### EXERCISE INSTRUCTIONS
Quote the entries below word for word, from their first line through the line holding "name author: (Benth.) Rydb.", both included.

----------

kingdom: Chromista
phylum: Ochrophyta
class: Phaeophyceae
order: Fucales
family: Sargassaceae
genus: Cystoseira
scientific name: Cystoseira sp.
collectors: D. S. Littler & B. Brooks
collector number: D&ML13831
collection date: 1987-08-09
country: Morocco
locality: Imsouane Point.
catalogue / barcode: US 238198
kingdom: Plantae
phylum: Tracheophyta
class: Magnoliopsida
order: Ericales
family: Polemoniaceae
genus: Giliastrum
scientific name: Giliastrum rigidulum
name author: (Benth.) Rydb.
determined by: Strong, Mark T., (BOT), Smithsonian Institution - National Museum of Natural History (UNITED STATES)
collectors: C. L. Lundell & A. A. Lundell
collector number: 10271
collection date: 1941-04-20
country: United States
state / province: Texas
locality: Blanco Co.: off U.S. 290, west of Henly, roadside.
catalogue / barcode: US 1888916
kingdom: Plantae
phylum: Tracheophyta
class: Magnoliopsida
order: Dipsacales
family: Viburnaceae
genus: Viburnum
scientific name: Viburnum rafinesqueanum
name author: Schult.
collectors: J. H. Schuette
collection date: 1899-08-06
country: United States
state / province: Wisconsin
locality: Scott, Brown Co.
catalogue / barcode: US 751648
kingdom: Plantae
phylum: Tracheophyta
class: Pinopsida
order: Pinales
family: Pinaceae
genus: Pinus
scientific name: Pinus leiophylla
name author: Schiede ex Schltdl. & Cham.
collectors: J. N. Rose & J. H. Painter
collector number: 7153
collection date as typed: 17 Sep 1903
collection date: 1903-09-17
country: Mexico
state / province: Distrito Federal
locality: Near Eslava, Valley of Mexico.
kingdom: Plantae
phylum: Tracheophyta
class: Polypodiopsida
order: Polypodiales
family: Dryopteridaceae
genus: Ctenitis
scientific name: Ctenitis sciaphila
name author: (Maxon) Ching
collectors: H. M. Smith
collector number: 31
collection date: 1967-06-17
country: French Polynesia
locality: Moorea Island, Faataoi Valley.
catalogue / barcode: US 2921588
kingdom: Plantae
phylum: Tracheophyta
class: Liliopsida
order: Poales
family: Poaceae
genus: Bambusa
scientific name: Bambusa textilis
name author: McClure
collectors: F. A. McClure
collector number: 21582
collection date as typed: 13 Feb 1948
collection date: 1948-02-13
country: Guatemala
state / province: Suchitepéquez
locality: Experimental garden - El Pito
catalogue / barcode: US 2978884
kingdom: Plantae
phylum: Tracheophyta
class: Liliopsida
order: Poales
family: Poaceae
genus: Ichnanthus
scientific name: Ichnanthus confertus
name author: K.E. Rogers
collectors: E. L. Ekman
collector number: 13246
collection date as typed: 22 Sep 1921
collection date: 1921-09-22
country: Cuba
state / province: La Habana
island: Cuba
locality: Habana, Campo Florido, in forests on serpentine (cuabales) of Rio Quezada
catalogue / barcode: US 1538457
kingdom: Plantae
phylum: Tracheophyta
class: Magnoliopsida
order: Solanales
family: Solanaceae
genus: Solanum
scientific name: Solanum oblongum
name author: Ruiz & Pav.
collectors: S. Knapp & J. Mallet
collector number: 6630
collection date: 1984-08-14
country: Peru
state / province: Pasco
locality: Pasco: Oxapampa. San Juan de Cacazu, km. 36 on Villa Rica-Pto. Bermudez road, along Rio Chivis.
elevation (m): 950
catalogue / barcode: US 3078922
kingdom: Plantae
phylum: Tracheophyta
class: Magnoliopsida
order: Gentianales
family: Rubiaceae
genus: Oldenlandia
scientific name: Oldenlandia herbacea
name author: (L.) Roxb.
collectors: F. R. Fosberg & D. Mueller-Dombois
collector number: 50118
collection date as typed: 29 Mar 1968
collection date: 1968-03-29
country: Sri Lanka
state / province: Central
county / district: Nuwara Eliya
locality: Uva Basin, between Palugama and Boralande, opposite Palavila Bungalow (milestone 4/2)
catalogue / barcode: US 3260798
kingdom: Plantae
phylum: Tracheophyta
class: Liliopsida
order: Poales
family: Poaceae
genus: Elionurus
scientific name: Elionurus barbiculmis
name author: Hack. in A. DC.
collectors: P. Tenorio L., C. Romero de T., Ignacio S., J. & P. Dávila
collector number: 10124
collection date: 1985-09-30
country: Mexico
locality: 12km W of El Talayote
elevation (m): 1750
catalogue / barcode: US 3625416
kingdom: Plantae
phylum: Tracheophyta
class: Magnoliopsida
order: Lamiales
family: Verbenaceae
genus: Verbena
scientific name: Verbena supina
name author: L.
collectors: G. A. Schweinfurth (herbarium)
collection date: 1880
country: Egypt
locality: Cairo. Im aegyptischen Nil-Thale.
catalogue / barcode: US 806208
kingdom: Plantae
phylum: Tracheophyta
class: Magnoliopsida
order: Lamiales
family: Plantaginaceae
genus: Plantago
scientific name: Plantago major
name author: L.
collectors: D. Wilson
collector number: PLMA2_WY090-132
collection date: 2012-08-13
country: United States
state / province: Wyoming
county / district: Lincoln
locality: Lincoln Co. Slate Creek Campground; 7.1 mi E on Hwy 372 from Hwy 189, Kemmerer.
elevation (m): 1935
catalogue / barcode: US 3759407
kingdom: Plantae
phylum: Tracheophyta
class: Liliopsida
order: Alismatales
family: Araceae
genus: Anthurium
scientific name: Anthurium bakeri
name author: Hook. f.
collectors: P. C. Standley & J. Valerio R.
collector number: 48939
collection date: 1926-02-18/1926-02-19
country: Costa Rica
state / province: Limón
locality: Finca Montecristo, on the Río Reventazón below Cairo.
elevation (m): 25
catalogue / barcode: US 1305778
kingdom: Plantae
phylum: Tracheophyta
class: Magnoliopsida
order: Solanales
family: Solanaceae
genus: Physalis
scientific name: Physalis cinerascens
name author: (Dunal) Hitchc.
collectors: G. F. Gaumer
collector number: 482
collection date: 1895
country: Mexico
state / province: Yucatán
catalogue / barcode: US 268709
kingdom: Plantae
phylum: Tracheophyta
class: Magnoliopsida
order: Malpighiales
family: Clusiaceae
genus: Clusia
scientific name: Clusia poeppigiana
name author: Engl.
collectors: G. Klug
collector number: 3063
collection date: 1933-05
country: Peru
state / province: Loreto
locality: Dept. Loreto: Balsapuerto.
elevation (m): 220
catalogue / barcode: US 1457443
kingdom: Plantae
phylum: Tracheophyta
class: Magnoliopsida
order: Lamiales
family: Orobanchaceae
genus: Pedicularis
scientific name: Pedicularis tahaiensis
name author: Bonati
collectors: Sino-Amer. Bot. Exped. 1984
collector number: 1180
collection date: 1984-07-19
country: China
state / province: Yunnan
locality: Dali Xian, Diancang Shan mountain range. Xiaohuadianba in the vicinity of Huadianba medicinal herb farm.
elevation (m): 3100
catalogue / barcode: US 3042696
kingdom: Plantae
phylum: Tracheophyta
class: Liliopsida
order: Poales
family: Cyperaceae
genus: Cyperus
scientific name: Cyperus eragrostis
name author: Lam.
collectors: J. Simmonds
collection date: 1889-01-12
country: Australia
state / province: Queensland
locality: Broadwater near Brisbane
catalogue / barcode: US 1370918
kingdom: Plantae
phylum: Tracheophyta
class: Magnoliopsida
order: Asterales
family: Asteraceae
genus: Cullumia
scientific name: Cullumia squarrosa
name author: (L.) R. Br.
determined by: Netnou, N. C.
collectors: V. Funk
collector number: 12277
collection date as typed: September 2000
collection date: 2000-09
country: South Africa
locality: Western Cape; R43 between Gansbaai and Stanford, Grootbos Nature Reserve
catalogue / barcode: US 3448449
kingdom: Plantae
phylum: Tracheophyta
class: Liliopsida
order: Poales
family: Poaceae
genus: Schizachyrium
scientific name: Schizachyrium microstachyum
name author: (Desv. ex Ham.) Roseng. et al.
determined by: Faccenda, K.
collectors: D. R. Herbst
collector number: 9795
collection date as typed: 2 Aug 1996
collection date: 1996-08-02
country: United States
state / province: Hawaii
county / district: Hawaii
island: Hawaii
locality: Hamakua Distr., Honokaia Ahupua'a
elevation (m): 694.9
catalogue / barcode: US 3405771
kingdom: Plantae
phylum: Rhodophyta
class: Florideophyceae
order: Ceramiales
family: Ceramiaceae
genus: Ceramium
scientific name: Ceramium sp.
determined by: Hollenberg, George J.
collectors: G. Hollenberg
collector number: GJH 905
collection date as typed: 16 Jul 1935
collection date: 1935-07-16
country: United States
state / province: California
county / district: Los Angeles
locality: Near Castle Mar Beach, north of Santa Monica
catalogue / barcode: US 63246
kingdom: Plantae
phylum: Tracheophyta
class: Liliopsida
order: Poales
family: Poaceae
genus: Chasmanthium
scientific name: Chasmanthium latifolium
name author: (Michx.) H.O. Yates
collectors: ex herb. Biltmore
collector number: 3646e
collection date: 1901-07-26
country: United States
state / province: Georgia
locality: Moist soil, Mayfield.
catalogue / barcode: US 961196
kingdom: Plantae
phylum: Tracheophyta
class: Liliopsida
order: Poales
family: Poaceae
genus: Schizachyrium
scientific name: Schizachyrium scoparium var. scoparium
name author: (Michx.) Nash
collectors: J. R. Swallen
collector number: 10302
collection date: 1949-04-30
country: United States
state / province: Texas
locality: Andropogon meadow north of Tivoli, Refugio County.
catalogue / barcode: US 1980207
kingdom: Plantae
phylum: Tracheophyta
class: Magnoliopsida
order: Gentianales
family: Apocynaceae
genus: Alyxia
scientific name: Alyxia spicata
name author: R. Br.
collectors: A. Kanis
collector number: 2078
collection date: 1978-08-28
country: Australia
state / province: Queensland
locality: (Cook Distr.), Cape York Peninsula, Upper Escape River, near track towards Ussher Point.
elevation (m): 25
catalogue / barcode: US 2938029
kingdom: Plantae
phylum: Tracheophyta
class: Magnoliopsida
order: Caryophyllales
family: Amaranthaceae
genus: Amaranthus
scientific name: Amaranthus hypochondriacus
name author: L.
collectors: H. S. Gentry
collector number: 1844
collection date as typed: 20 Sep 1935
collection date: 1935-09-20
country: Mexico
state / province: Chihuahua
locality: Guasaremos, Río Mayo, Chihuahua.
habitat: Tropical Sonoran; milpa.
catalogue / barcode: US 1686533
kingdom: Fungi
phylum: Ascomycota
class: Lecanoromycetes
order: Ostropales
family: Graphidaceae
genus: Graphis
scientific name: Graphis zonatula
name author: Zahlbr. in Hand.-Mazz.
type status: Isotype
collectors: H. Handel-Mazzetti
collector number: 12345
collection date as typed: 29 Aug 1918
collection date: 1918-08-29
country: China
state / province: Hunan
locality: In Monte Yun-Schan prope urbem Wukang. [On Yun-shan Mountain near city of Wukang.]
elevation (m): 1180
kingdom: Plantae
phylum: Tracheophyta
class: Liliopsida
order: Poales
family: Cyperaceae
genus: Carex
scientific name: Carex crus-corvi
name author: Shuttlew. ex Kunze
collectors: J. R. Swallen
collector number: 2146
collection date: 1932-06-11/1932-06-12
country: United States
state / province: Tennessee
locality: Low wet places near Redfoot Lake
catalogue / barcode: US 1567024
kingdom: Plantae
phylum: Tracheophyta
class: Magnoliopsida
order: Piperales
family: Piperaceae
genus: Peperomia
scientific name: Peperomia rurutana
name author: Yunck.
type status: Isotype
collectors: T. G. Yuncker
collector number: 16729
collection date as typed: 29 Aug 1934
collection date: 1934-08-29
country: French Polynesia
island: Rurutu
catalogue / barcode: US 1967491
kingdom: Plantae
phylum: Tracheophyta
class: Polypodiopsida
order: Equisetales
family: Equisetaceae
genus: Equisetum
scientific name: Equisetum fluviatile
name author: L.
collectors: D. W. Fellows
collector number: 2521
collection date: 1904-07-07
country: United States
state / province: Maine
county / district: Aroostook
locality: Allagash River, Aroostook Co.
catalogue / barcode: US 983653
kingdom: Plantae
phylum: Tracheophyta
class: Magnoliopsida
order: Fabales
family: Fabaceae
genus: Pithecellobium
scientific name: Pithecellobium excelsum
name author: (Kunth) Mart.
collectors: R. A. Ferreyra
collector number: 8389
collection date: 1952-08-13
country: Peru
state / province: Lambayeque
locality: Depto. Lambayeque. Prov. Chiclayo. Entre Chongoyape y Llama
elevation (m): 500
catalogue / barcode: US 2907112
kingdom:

----------

### RESPONSE TO THE EXERCISE
kingdom: Chromista
phylum: Ochrophyta
class: Phaeophyceae
order: Fucales
family: Sargassaceae
genus: Cystoseira
scientific name: Cystoseira sp.
collectors: D. S. Littler & B. Brooks
collector number: D&ML13831
collection date: 1987-08-09
country: Morocco
locality: Imsouane Point.
catalogue / barcode: US 238198
kingdom: Plantae
phylum: Tracheophyta
class: Magnoliopsida
order: Ericales
family: Polemoniaceae
genus: Giliastrum
scientific name: Giliastrum rigidulum
name author: (Benth.) Rydb.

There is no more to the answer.